● **Texto proporcionado**

╭──

Lecturas de la Santa Misa

LUNES DE LA SEMANA XXIV DEL TIEMPO ORDINARIO
FERIA



PRIMERA LECTURA
Pidan a Dios por todos los hombres, pues Él quiere que todos se salven.
De la primera carta del apóstol san Pablo a Timoteo: 2,1-8
Te ruego, hermano, que ante todo se hagan oraciones, plegarias, súplicas y acciones de gracias por todos los hombres, y en particular, por los jefes de Estado y las demás autoridades, para que podamos llevar una vida tranquila y en paz, entregada a Dios y respetable en todo sentido.
Esto es bueno y agradable a Dios, nuestro salvador, pues Él quiere que todos los hombres se salven y todos lleguen al conocimiento de la verdad, porque no hay sino un solo Dios y un solo mediador entre Dios y los hombres, Cristo Jesús, hombre Él también, que se entregó como rescate por todos.

╰──

● **Datos proporcionados**
╭──

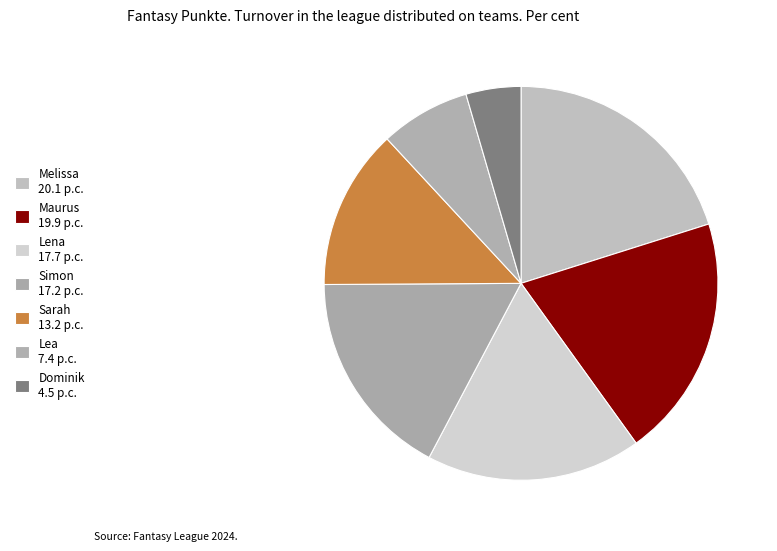

What is the largest slice in the pie chart?

Melissa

╰──

Contesta con el texto proporcionado:
(a) ¿A qué día corresponden estas lecturas?
(b) ¿Por quiénes, en particular, se pide que se hagan oraciones?
(c) ¿Quién es el único mediador entre Dios y los hombres?

● **Respuesta escrita**
(a) Al lunes de la semana XXIV del tiempo ordinario.
(b) Por los jefes de Estado y las demás autoridades.
(c) Cristo Jesús.